**ASSIGNMENT:** Write out the part of the Halloween costume post that starts with "Monday, September 21, 2009" and goes on through "year-old for-one-more-week body.", word for word.

[[ DOCUMENT SEGMENT open ]]

Monday, September 21, 2009

Howling at the Moon

Lately, as I’m going about my business in my own home, I might round a corner to be met by a loud “boo” followed by a giggle in response to my yelp and bugged out eyeballs. I’ve often wondered what kind of an emotional toll this might be taking on my fragile, adrenal fatigued, 32 year-old for-one-more-week body.

The small one talks often about what he wants to be for Halloween. Monday - Vampire. Wednesday - Wait, Airplane. Saturday - No, Darth Vader. Yesterday - Incredible Hulk. “For really, Mom!” He says, after I threatened to dress him up as the pinkest princess in all the land.

Knowing from painful experience that if you wait until the week before Halloween hoping a three or four-year old is done changing his mind, you’ll find that only size 10-12 Grim Reaper (with blood dripping down the face) and adult size Big Bird costumes remain on the racks. So we settled on Hulk last week, and I've only had to threaten Tinker Bell once so far.

[[ DOCUMENT SEGMENT closed ]]
[[ SOURCE INFORMATION open ]]

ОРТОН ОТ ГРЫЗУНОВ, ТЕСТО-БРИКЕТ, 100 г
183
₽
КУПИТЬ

[[ SOURCE INFORMATION closed ]]
[[ SOURCE INFORMATION open ]]

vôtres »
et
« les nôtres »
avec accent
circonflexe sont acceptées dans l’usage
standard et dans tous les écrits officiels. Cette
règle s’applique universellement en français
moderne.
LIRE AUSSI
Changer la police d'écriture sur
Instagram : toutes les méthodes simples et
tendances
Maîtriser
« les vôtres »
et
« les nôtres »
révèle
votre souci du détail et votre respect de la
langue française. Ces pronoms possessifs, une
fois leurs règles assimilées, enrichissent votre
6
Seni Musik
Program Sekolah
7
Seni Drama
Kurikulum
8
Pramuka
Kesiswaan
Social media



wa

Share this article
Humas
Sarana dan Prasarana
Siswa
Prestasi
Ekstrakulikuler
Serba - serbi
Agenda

[[ SOURCE INFORMATION closed ]]

**RESPONSE TO THIS EXERCISE:**
Monday, September 21, 2009

Howling at the Moon

Lately, as I’m going about my business in my own home, I might round a corner to be met by a loud “boo” followed by a giggle in response to my yelp and bugged out eyeballs. I’ve often wondered what kind of an emotional toll this might be taking on my fragile, adrenal fatigued, 32 year-old for-one-more-week body.